COMER SALUDABLEMENTE: DE LA META AL VALOR

Uno de los mayores desafíos para el profesional de la nutrición es lograr que sus pacientes se sientan motivados para cambiar su alimentación. Y es que no siempre nos encontramos igual de motivados para hacer cambios. La misma persona puede presentar diferentes estados y tipos de motivación. Por ejemplo, puede ser que el paciente acuda a consulta con una motivación extrínseca,  como perder peso para caber en el vestido que quiere ponerse en la boda de su hermana.

Perfecto! Eso es lo que le ha motivado y es importante que respetemos ese factor motivacional y no le hablemos al paciente de niveles de colesterol, que es lo que a ti más te ha preocupado. Por otro lado, sabemos que en este ejemplo, el «para qué» del objetivo de nuestra paciente la conecta con una motivación extrínseca, quiere decir que una vez llegue la boda, si no ha logrado conectar con otras motivaciones internas y dependiendo del tipo de tratamiento dietético que esa persona esté llevando a cabo, puede ser que abandone los cambios en su alimentación que estaba realizando. 

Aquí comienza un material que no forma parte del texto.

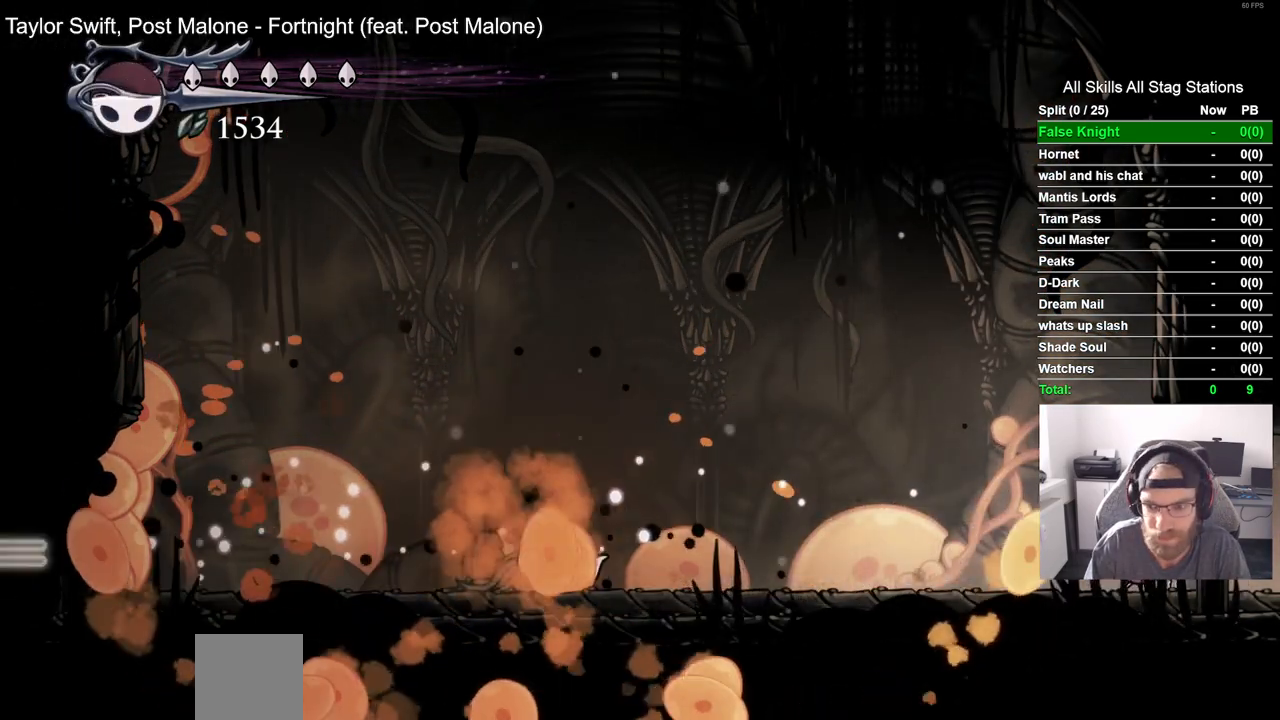
{"dt_ms": 500, "buttons": [], "left_stick": "center", "right_stick": "center", "events": []}
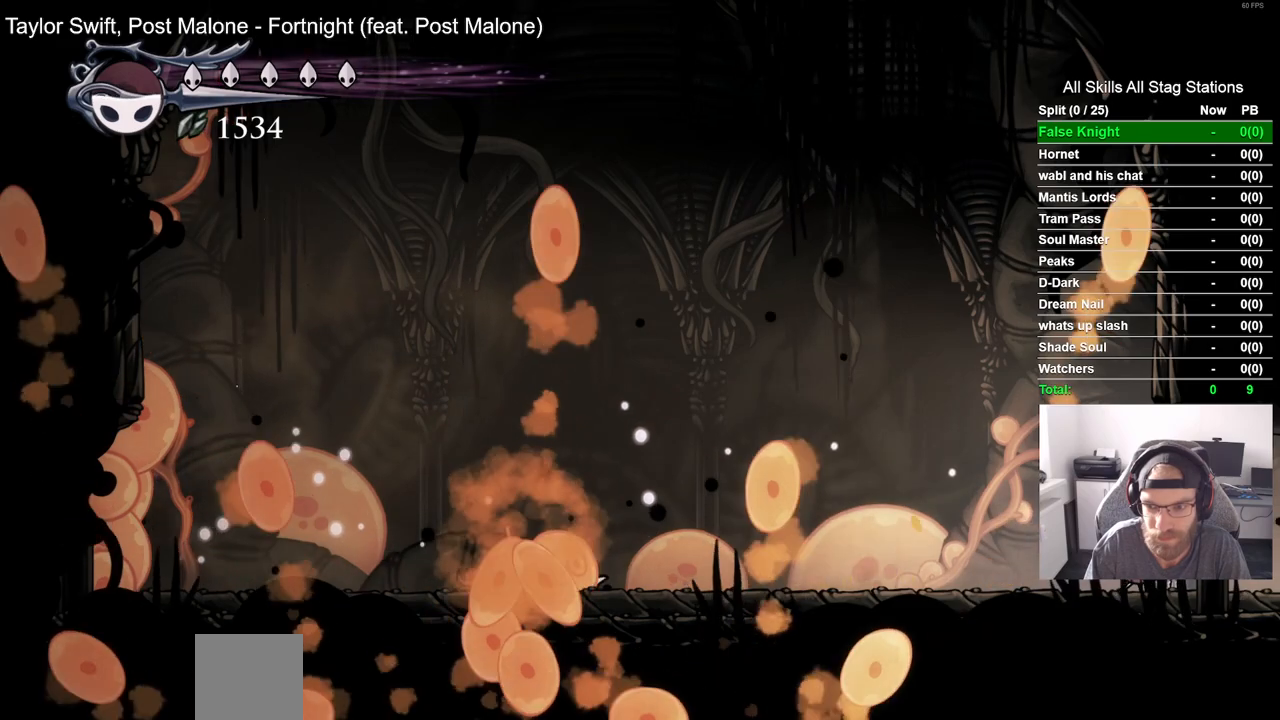
{"dt_ms": 500, "buttons": ["R1"], "left_stick": "center", "right_stick": "center", "events": [[400, "R1", "down"]]}
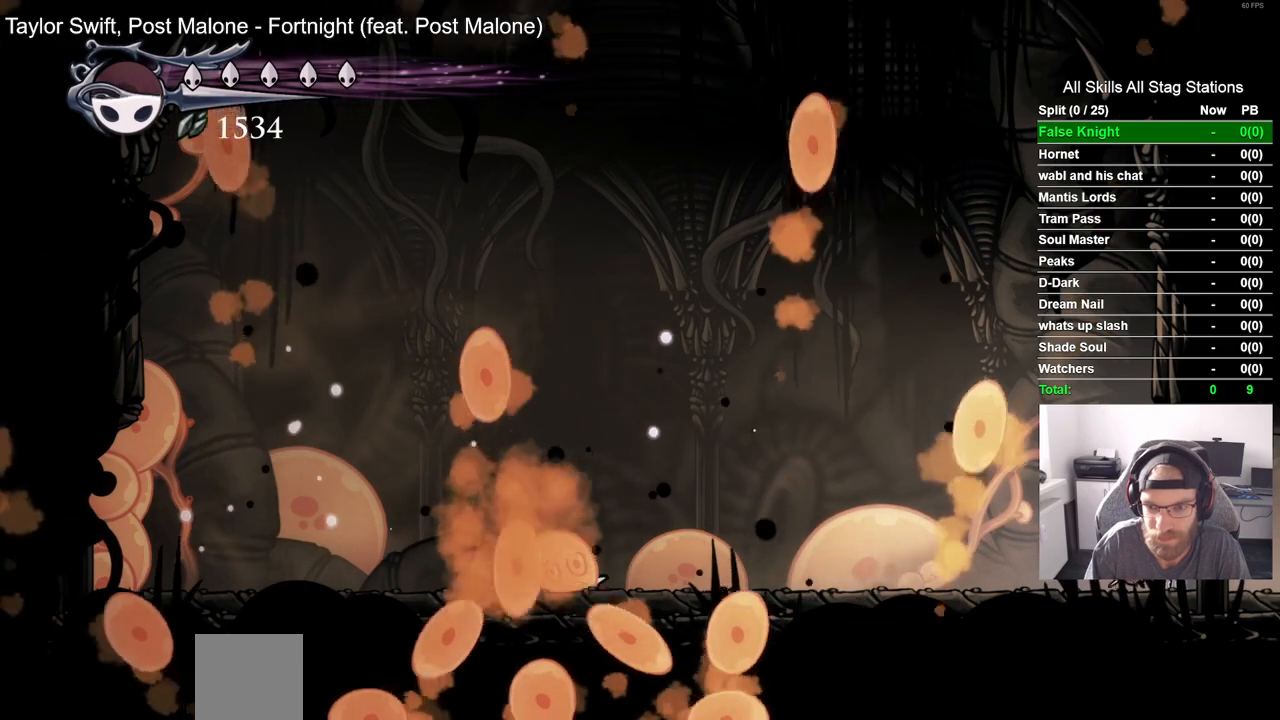
{"dt_ms": 500, "buttons": [], "left_stick": "center", "right_stick": "center", "events": [[33, "R1", "up"]]}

En cambio, cuando las personas nos movilizamos por una motivación intrínseca quiere decir que esas acciones que llevamos a cabo, en este caso realizar elecciones de comida saludable, las hacemos porque tienen que ver con nuestros VALORES.

Los OBJETIVOS son útiles porque nos ayudan a enfocar nuestras acciones. Pero los VALORES aún lo son más, porque hacen que esos objetivos y esas acciones tengan sentido y te llevan hacia el tipo de persona y de vida que quieres vivir. Tus valores, aunque no los veas o no seas consciente de ellos, siempre están ahí, como las estrellas. Hacen que te sientas feliz cuando estás siendo coherente con ellos y, al contrario, que te sientas vacía o apática cuando haces cosas que se alejan de ellos.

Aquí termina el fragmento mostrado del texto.